TEXT SECTION
.....

Note: The `success` variable must be 0 or 1. The first three R commands simply convert the "First Attempt" values (in the student-step export) of "incorrect" and "hint" to 0, and "correct" to "1".

* The AFM code is different from the R expression above in two ways:

1. To reduce over-fitting the data, AFM assumes learning cannot be negative and thus constraints the "slope" estimates of the `knowledge_component:opportunity` parameters to be greater or equal to 0.
2. The optimization applies a penalty to estimates of the student parameters (`anon_student_id`) for deviating from 0—essentially treating `anon_student_id` as a random effect.

The above R code, with additional analyses, is available for download here.

For more about the AFM model, see the Model Values help page.

### Using DataShop Web Services to access DataShop data in R

The following R commands show how you can access DataShop data via web services from R. Windows paths are shown in the example. A few prerequisites are needed for this script to run successfully:

• Get access to web services, including your access keys, at the Web Services Credentials page.

.....

GIVEN DATA
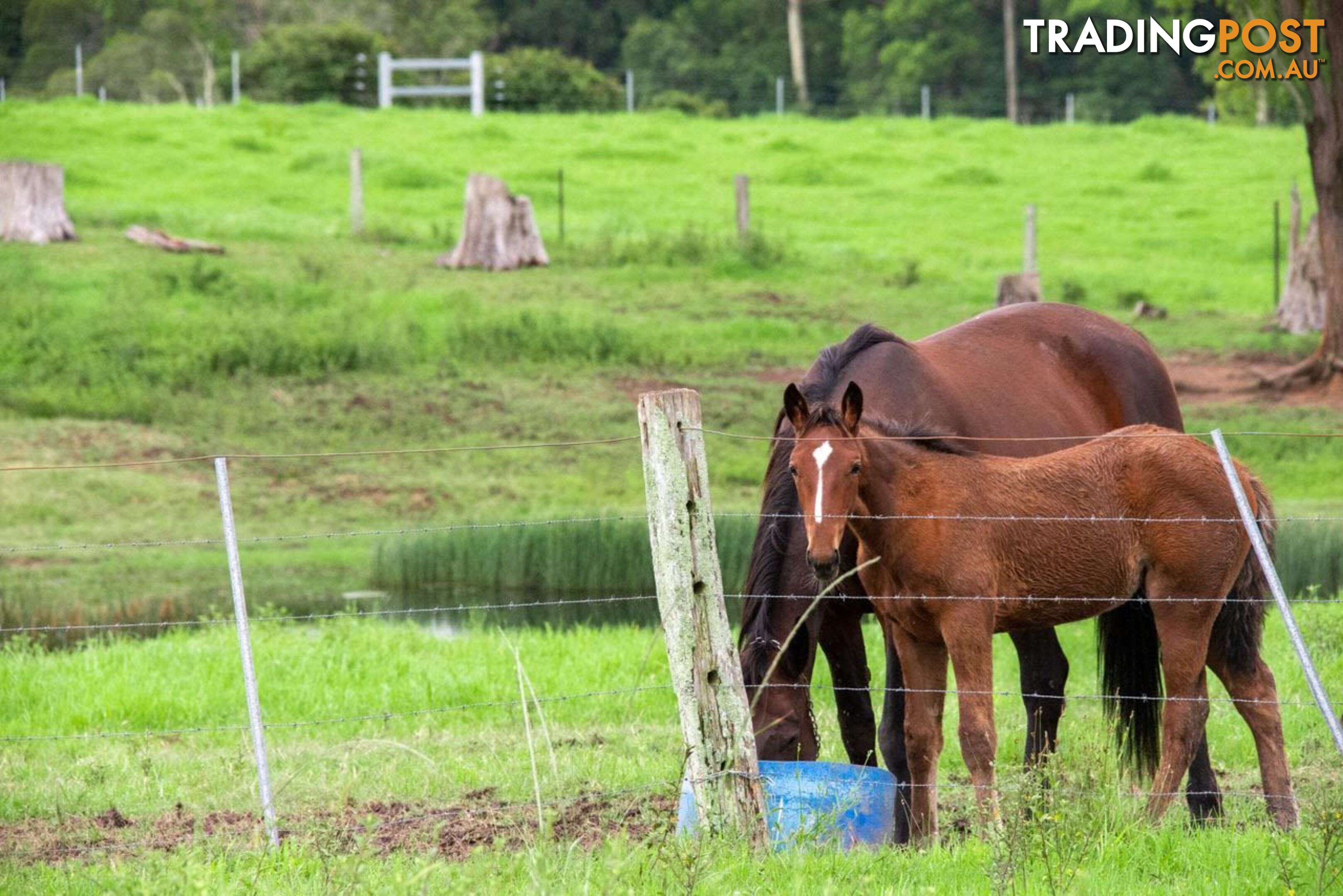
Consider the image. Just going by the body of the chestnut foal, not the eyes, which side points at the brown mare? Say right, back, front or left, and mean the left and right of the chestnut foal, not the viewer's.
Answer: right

.....

ACTIVITY LIST
a) Make the paragraph of the DataShop text that starts "Note: The `success` variable" shorter, and keep its main facts.
b) Please reproduce the DataShop text word for word, from "2. The optimization" down to "Values help page.".
c) Resume the DataShop text at the point where it stops.
You won't need the material for any of this.

EXERCISE RESULTS
a) The `success` variable has to be 0 or 1, so the first three R commands recode the "First Attempt" values from the student-step export: "incorrect" and "hint" become 0, and "correct" becomes 1.

b)
2. The optimization applies a penalty to estimates of the student parameters (`anon_student_id`) for deviating from 0—essentially treating `anon_student_id` as a random effect.

The above R code, with additional analyses, is available for download here.

For more about the AFM model, see the Model Values help page.

c)
• Download and extract the DataShop sample web services client to C:\ws
• Enter your access key ID in the file C:\ws\webservices.properties in the line that starts `api.token=`, and enter your secret access key in the line that starts `secret=`. Save the file.
• Edit the script below by specifying a datasetid for a dataset you have access to. This is the number that appears in the URL of DataShop when browsing a dataset (e.g., https://pslcdatashop.web.cmu.edu/DatasetInfo?datasetId=123). Also set the datasetlength to a number higher than the number of student-step rows.

This code will retrieve transaction data for only the columns specified in colsneeded. It retrieves the transaction data in batches of 5000. For a full reference of possible columns and data formats, see our Web Services API.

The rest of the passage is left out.